Exercises to complete:
A) Summarize the Bangkok election article in two sentences.
B) Reproduce the Bangkok election article word for word, covering everything from "Why This Matters" down to "two weeks earlier.".
C) Write the next part of the Bangkok election article, beginning after its final sentence.

Text block:
=== Begin Enclosure ===

Thailand's capital appears set to return its sitting governor to office, with just over a week until voters head to the polls on June 28. Chadchart Sittipunt, running as an independent for a second term, has cemented a commanding lead that signals broad satisfaction with his first four-year tenure—despite persistent criticisms over procurement practices and the city's chronic infrastructure headaches.
Why This Matters
• Polling momentum: Chadchart now holds 72.35% support in the latest National Institute of Development Administration survey, up from 67% just two weeks earlier.
• Cross-party appeal: He draws 45.4% of People's Party voters and significant chunks of Pheu Thai and Bhumjaithai supporters, underscoring Bangkok's preference for individual competence over party machinery.
• Accountability tests ahead: Victory would validate his hands-on approach but also lock him into delivering on 250 new policy pledges, including economic repositioning and deeper bureaucratic reform.

=== End Enclosure ===

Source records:
=== Begin Enclosure ===

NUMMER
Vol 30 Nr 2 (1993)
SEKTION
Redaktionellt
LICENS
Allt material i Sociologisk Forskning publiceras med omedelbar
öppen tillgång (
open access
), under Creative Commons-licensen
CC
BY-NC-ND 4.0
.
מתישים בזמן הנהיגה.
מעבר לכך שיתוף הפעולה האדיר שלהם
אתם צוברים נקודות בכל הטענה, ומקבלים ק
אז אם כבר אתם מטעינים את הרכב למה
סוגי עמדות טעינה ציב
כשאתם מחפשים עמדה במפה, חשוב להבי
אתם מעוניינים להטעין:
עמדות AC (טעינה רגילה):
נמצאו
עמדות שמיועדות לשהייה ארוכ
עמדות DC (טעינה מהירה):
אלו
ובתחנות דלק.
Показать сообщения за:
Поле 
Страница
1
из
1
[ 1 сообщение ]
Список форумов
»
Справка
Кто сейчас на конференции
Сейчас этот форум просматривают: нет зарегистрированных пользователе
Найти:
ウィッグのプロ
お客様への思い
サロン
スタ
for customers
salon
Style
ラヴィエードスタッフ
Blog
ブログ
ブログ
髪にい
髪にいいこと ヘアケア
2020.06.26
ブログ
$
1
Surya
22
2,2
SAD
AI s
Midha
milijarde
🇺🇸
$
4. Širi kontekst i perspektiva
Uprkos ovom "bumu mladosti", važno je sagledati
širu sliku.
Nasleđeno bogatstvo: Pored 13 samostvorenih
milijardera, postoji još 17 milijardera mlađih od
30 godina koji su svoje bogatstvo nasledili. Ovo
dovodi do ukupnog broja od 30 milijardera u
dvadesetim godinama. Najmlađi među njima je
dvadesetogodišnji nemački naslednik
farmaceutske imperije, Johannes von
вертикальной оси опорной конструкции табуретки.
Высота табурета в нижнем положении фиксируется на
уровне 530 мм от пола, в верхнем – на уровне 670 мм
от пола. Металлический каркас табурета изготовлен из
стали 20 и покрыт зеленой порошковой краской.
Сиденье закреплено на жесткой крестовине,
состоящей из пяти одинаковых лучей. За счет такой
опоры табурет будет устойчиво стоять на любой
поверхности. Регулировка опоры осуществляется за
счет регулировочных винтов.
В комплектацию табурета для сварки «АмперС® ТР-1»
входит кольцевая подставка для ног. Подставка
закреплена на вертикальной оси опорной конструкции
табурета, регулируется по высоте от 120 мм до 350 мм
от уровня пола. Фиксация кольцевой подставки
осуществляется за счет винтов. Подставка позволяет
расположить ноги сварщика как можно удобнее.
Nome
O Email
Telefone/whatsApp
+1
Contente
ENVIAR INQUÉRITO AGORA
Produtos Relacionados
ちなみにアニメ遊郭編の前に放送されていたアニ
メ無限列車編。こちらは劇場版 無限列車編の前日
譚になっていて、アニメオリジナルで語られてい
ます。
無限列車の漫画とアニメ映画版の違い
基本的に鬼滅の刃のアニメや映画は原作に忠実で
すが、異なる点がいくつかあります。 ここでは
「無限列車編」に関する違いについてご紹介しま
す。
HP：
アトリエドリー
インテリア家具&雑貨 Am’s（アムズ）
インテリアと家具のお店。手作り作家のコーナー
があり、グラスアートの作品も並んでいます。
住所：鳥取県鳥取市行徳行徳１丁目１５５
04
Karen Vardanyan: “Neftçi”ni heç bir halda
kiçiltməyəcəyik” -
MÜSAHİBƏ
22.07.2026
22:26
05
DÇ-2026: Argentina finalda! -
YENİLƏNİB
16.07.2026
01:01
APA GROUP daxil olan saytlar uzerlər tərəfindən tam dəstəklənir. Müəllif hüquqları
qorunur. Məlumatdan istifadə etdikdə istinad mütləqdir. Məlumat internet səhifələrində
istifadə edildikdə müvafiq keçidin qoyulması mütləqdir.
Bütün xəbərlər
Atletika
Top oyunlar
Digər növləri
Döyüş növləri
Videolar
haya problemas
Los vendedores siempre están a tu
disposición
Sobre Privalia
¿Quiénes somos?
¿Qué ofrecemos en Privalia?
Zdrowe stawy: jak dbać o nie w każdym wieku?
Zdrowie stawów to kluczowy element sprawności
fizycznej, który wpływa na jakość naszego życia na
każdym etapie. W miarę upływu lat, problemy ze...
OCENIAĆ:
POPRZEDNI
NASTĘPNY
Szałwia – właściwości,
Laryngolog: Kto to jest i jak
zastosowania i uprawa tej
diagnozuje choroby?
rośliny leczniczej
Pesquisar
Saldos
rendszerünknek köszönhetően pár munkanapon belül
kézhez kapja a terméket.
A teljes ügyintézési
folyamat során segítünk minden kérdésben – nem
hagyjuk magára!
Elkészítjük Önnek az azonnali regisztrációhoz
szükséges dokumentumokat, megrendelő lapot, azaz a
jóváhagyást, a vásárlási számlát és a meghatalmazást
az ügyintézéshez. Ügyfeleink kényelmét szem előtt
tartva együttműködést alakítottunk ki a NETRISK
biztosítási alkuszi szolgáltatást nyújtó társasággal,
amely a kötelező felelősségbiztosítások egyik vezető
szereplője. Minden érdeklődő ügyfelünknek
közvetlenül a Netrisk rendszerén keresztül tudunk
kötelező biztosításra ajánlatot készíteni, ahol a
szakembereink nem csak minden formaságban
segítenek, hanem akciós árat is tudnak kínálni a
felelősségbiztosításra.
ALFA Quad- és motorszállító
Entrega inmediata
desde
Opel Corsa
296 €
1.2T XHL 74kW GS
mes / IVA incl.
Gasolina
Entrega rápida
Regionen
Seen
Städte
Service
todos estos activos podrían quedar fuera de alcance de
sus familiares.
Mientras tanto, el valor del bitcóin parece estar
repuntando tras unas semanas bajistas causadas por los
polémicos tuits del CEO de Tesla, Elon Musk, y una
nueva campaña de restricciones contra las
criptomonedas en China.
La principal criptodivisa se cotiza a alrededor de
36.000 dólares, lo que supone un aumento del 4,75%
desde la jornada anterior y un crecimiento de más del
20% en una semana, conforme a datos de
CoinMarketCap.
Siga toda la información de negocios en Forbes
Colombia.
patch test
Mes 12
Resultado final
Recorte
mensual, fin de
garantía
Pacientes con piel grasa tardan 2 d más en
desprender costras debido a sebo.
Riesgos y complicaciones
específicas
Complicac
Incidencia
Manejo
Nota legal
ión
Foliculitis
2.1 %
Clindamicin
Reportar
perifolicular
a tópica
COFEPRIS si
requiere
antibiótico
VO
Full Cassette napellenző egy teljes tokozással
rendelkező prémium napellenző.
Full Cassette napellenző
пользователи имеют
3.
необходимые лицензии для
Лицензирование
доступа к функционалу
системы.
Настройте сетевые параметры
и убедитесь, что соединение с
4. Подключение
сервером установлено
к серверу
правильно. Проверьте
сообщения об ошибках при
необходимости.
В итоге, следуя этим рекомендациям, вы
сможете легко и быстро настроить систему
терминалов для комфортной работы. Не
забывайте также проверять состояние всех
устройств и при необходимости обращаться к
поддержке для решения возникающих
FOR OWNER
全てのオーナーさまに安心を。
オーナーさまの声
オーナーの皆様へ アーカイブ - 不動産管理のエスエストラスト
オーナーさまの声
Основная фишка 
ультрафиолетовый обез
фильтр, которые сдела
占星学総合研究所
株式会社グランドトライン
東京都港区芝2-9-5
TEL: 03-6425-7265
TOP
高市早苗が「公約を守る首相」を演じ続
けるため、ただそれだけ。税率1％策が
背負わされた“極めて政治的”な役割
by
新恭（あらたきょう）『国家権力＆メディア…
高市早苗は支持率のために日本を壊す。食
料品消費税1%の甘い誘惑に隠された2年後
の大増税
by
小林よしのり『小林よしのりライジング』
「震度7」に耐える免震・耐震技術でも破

=== End Enclosure ===

Task answers:
A) Bangkok's sitting governor, Chadchart Sittipunt, is running as an independent for a second term and holds a commanding lead ahead of the June 28 vote, with 72.35% support in the latest National Institute of Development Administration survey, up from 67% two weeks earlier. He draws support from People's Party, Pheu Thai and Bhumjaithai voters, and a victory would commit him to delivering on 250 new policy pledges, including economic repositioning and deeper bureaucratic reform.

B)
Why This Matters
• Polling momentum: Chadchart now holds 72.35% support in the latest National Institute of Development Administration survey, up from 67% just two weeks earlier.

C)
The Numbers Tell a Consistent Story
The NIDA Poll conducted June 15–17 and released today shows Chadchart pulling away from his four challengers. Independent candidate Mallika Boonmeetrakul Mahasuk trails at 9.6%, followed by the People's Party's Chaiwat Sathawornwichit at 8.8% and the Democrat Party's Anucha Burapachaisri at 3.1%. Mom Luang Korakasiwat Kasemsri, another independent, registers 1.35%, while only 2.7% remain undecided.
The trajectory matters as much as the snapshot. A June 2–4 NIDA survey had Chadchart at 67.3%; a May 6–8 Suan Dusit Poll recorded 57.68%; by June 9–12, Suan Dusit measured 60.08%. The upward arc suggests his campaign messaging—"Bangkok Works"—is resonating, even as opposition candidates struggle to gain traction in Thailand's famously candidate-driven local races.
Voter retention offers further clues. Over 73% of those who backed Chadchart in 2022 plan to vote for him again, according to internal breakdowns. He also captures 45.5% of former Sakoltee Phattiyakul voters, 31% of Suchatvee Suwansawat supporters, and even 22.9% of those who chose Aswin Kwanmuang last cycle. This cross-cutting appeal reflects Bangkok's appetite for technocratic leadership untethered to national partisan battles.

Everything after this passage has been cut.